Domestic violence survivor calls for change in emotional interview with Ally Langdon
Domestic violence is a national shame in Australia and again over summer, too many women died in this country at the hands of a former or current partner.
Kim O’Reilly is a survivor and is now speaking out to call for urgent change to our parole process after her former boyfriend was recently released from prison.
“I feel let down,” O’Reilly told A Current Affair host Ally Langdon.
“It’s been a real hard and unfortunate situation, but a far too common one.”
O’Reilly was attacked and left for dead by her then boyfriend, country footballer Jake Frecker.
She was beaten in the early hours of January 17, 2019, with Frecker breaking her eye socket and teeth.
He repeatedly punched O’Reilly in the face, the eye and the jaw and her screams and cries were so loud neighbours called police.
When interviewed by police, Frecker initially denied the assault and said O’Reilly fell.

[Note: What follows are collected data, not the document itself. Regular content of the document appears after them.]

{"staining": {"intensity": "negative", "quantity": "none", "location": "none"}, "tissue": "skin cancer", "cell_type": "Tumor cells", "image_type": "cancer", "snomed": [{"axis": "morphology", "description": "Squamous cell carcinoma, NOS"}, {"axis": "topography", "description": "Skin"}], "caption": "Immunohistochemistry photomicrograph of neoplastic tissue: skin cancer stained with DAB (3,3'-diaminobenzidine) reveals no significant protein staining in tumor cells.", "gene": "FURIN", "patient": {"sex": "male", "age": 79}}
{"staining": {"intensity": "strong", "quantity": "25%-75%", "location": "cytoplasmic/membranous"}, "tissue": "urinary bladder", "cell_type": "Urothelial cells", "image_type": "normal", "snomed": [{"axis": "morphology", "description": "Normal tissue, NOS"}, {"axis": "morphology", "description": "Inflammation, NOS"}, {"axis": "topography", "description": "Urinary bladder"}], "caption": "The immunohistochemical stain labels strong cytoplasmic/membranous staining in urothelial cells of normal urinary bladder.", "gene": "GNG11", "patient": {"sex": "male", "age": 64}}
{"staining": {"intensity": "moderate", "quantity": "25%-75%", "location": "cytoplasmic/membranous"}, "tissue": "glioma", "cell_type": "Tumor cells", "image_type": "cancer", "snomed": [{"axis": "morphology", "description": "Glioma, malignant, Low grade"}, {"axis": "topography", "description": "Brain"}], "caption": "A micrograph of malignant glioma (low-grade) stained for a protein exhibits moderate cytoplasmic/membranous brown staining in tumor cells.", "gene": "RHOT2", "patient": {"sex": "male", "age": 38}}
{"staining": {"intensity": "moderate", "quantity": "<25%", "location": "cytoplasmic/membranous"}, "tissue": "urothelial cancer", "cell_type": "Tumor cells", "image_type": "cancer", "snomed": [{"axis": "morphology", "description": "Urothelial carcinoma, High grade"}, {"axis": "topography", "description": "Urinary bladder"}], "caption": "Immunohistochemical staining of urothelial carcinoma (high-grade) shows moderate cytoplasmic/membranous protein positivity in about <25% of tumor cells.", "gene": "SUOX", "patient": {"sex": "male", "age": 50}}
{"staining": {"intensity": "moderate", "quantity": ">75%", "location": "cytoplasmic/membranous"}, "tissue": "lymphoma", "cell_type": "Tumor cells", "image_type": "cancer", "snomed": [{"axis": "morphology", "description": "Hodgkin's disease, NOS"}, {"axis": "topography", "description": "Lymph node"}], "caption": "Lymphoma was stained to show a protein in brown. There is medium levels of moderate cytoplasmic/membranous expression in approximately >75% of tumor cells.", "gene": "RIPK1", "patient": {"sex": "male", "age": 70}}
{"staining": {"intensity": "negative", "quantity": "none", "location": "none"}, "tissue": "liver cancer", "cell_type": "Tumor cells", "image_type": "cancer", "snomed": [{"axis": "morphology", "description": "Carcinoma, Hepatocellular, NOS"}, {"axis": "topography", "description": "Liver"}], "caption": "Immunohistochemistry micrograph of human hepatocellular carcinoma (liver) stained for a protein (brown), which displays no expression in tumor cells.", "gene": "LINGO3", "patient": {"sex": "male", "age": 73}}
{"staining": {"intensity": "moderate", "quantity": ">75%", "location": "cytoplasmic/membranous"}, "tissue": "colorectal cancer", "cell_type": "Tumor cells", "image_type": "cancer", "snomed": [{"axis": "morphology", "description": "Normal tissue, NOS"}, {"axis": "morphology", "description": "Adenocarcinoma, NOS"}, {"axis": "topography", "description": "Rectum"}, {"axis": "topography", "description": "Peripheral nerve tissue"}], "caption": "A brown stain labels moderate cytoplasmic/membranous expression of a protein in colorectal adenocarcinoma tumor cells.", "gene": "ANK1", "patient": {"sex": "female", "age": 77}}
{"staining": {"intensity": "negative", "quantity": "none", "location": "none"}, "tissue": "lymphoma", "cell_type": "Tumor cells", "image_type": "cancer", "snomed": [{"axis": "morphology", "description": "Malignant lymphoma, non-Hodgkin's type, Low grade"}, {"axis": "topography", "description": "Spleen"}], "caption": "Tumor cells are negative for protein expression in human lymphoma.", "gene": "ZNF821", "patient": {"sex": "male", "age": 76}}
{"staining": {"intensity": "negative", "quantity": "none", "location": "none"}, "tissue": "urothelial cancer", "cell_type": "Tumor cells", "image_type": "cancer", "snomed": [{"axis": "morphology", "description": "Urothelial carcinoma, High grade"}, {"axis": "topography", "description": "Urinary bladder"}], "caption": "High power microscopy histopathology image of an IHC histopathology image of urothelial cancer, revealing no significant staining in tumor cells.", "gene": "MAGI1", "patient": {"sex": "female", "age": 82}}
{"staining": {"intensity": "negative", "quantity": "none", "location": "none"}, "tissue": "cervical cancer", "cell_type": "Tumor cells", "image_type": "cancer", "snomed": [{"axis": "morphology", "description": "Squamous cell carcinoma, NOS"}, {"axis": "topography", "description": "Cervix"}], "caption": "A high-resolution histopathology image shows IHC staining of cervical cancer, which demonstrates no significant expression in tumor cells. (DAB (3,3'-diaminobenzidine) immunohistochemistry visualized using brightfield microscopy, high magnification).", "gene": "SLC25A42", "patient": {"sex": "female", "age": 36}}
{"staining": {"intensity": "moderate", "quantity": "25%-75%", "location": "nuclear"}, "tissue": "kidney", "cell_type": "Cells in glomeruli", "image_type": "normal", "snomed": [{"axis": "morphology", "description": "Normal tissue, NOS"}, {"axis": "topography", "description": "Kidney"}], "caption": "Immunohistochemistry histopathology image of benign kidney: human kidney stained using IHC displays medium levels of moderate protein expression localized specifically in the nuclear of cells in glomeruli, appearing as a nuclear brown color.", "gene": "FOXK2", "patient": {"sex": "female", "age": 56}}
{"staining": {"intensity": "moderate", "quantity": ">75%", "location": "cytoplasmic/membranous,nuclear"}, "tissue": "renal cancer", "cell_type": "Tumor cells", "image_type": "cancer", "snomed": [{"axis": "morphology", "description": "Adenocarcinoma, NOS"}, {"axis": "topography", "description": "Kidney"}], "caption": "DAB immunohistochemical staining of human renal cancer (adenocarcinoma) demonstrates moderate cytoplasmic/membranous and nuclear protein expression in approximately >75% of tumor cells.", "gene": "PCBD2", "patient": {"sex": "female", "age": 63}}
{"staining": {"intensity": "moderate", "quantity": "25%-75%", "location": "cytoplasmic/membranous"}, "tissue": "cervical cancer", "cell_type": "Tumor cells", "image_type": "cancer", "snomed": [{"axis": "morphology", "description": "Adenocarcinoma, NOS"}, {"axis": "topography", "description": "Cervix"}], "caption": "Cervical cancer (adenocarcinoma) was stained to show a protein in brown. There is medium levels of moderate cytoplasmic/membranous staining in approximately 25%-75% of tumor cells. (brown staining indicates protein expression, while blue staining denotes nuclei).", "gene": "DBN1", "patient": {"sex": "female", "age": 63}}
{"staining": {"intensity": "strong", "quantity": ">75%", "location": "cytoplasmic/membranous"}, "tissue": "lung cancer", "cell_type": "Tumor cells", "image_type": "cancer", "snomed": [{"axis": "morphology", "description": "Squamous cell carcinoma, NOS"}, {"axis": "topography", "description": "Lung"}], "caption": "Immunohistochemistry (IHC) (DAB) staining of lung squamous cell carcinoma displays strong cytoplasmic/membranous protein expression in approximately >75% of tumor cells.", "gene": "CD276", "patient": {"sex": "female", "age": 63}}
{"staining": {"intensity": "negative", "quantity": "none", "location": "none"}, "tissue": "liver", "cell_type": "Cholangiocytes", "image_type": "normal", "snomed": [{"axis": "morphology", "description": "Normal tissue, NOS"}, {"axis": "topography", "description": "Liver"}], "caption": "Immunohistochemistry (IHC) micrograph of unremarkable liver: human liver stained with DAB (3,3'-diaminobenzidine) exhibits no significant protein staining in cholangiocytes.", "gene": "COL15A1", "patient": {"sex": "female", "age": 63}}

“When the police arrived that night … he grabbed his phone, put it in his pocket and said, ‘Tell them that you fell over’,” O’Reilly said.
“Then he threatened me and said, ‘You’re going to tell them that you fell over?’ And I said, ‘Yes’.
“Then the police came in and could clearly see that I hadn’t fallen over. The damage was done to my left side of my face.
“And he said that I’d fell over on the driveway and the concrete.”
After he was pressed by authorities, Frecker changed his story.
“I do remember hitting her once in the bottom half of her face, in the jaw,” he said during an interview with police.
O’Reilly is forever grateful the police believed her and that her neighbours called for help.
“I just always constantly think about what he would have done if they didn’t come,” she said.
She said she now struggles everyday and has panic attacks and nightmares.
“I don’t sleep, I have anxiety and PTSD and I didn’t have any of this before,” O’Reilly said.
After serving under four years of his six year sentence, Frecker was out on parole from January 17.
O’Reilly said she was told the news of his parole when she got a call from the victims register and believes “the way it’s done with a phone call is … very unfair”.
Frecker’s release date was the anniversary of the brutal assault.
“That will forever be his day that he got freedom and not the day that he did the wrong thing,” O’Reilly said.
O’Reilly said she wasn’t consulted ahead of Frecker being granted parole.
“(I heard) nothing before he was eligible for parole from October and then until December, that’s when they made the decision,” she said.
O’Reilly is calling for change and wants victims to be present at parole hearings so authorities can see first-hand how victims are coping.
While victims can make an email submission to express fears and concerns, she said there is a “disconnect”.
“I think the disconnect of not having that personal conversation with someone in person or via video link or whatever, that the victim is comfortable with, really, you lose control over the feeling and emotion in the email,” O’Reilly said.
“If they got to speak to me and got to know me and understood what I go through on a daily basis … the decision would be very different.”
O’Reilly said she feels like she will now have to hide from Frecker for the rest of her life.
“No matter what anyone says to me about his rehabilitation, I know him and I know what he can do and I’m not willing to put myself in that situation where he’s able to get to me,” she said.
“He threatened me multiple times (that) if I had told the police what he did to me, that he would burn my family. He threatened me a lot.”
O’Reilly said despite living in fear, she’s never going to stop fighting for change.
“(I) feel like this happened to me to have this responsibility to talk, to be loud and just shine a light on the injustice on women,” she said.